## Extract
________________________

0jovi0 commented 4 months ago

Escalate

The reason I think it shouldn't be valid is because its a front-run, and any profitable action can be front-run and nothing can be done against this. We can also show that a simple copy-paste front-run of the tx is always a better solution than that one.

Here the attacker need (1) to detect the user A call (2) front-run it to update its hooks

But if the user is able to do do this, then why wouldn't it simply copy-paste the whole user A call, and put his own claiming call before user A? He would get even more reward and more disturbance.

Following the described attack path of this submission, the user will only be able to claim 2 prizes (before and after hooks), which will be less beneficial than front-running the whole claiming array with a standard claim call.

There is no way to defend against a front-run unless using the proposed remediation (using whitelist/blacklist), but this totally goes against the way the protocol is designed as a permissionnes protocol

The other dupes are not about the front-run but about the hooks allowing gas or prize fees to be stolen. Issue #82 and #161 describe a beforeClaimPrize hook that effectively steals prize fees without any mempool manipulation whatsoever.

0x73696d616f commented 4 months ago

It is not true that it would always be better to frontrun the tx and execute the same transaction because there is a bigger upfront cost and there is the risk that some claims have been made and a lot of gas is wasted. This allows gaming the claiming mechanism and could be fixed by simply adding a reentrancy lock. The bot would take a loss from this. The bot gives 300k free gas to the user per prize claimed. As the bots will collect a lot of prizes for each user, the gas given to users is 300k*n, where n is the number of prizes claimed. Thus, a simple frontrun to change the logic of a hook, will cost something like 30k gas, gives the user 300k * n gas to claim prizes, at no risk, which is obviously problematic.

________________________

## Recorded information
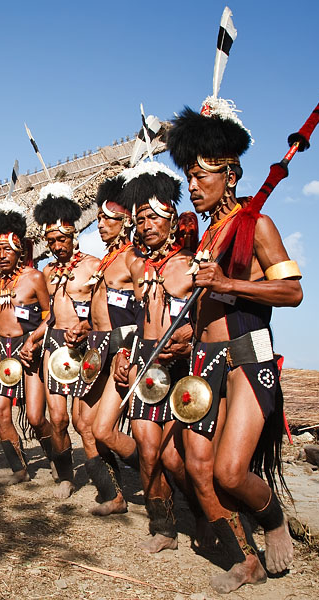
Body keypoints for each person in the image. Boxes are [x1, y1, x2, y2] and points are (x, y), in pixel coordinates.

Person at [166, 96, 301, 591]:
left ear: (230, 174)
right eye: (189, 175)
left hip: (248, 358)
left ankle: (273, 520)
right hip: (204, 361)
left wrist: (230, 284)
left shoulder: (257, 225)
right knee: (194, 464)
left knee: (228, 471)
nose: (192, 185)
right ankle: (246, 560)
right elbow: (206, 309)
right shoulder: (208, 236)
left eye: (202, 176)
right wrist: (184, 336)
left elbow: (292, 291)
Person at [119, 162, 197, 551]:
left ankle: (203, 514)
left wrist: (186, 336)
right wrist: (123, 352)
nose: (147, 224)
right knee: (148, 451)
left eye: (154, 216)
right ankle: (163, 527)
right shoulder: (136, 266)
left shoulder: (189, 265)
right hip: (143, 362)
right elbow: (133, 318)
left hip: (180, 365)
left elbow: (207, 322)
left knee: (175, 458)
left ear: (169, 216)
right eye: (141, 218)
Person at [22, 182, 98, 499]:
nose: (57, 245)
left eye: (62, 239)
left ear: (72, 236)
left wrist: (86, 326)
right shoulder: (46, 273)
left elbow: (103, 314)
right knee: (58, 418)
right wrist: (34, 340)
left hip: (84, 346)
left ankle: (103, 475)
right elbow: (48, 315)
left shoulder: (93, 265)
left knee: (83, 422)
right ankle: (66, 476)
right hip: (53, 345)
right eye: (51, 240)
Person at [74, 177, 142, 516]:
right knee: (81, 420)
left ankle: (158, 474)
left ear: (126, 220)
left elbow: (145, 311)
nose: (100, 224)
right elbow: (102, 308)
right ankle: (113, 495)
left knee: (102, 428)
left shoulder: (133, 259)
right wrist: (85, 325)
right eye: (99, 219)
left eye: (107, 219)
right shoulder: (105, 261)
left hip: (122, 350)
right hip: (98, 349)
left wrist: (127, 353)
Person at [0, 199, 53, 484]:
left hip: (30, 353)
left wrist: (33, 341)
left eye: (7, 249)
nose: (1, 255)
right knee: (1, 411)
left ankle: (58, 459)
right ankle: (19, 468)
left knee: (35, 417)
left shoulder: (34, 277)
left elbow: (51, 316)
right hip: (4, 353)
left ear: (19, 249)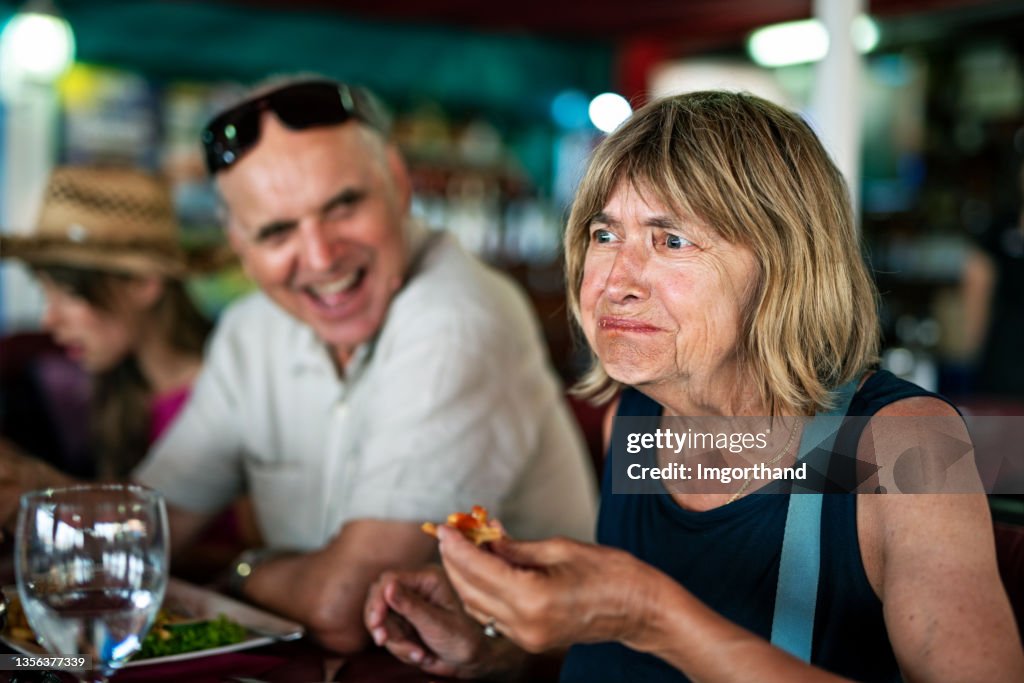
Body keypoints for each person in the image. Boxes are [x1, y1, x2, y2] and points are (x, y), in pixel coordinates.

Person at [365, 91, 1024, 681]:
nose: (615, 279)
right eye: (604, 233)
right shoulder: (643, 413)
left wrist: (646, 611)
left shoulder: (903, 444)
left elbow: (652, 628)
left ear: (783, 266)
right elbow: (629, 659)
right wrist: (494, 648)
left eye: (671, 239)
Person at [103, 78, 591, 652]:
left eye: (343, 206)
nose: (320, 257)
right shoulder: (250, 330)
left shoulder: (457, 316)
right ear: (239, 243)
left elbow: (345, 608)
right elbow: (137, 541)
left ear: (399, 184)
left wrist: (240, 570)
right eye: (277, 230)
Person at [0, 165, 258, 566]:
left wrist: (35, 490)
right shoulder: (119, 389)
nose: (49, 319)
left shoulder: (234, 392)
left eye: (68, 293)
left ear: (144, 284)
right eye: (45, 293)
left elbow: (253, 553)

________________________

## Problem set
a) In the comment thread on front-running prize-claim hooks, which two issues are said to describe a beforeClaimPrize hook that steals prize fees without mempool manipulation?
b) Carry on the comment thread on front-running prize-claim hooks from its last sentence.

## Responses per task
a) Issues #82 and #161.

b)
0x73696d616f commented 4 months ago

Also, is it possible to trick the simulation of the transaction so no frontrunning is needed? I am really curious about this. I was thinking about using block.timestamp, but there is a chance that the simulation fails.

WangSecurity commented 4 months ago

I agree with the comments above, the fact that there may be a "better" attack path (which is explained not to be better in the comment above) doesn't mean this attack path won't be taken or it's negligible. Moreover, if the mitigation is not the best, it doesn't mean the issue is invalid.

Planning to reject the escalation and leave the issue as it is.

WangSecurity commented 4 months ago

Result: Medium Has duplicates

sherlock-admin4 commented 4 months ago

Escalations have been resolved successfully!

Escalation status:

sherlock-admin2 commented 4 months ago

The protocol team fixed this issue in the following PRs/commits: https://github.com/GenerationSoftware/pt-v5-claimer/pull/32

10xhash commented 4 months ago

Fixed. Now re-entrancy guard is added to to the Claimer contract which disallows claiming prizes by reentering through the same claimer contract. If in future vaults are launched with a different claimer contract and bots attempt to claim prizes for both these vaults in the same tx, then the same issue would arise again

sherlock-admin2 commented 4 months ago

The Lead Senior Watson signed off on the fix.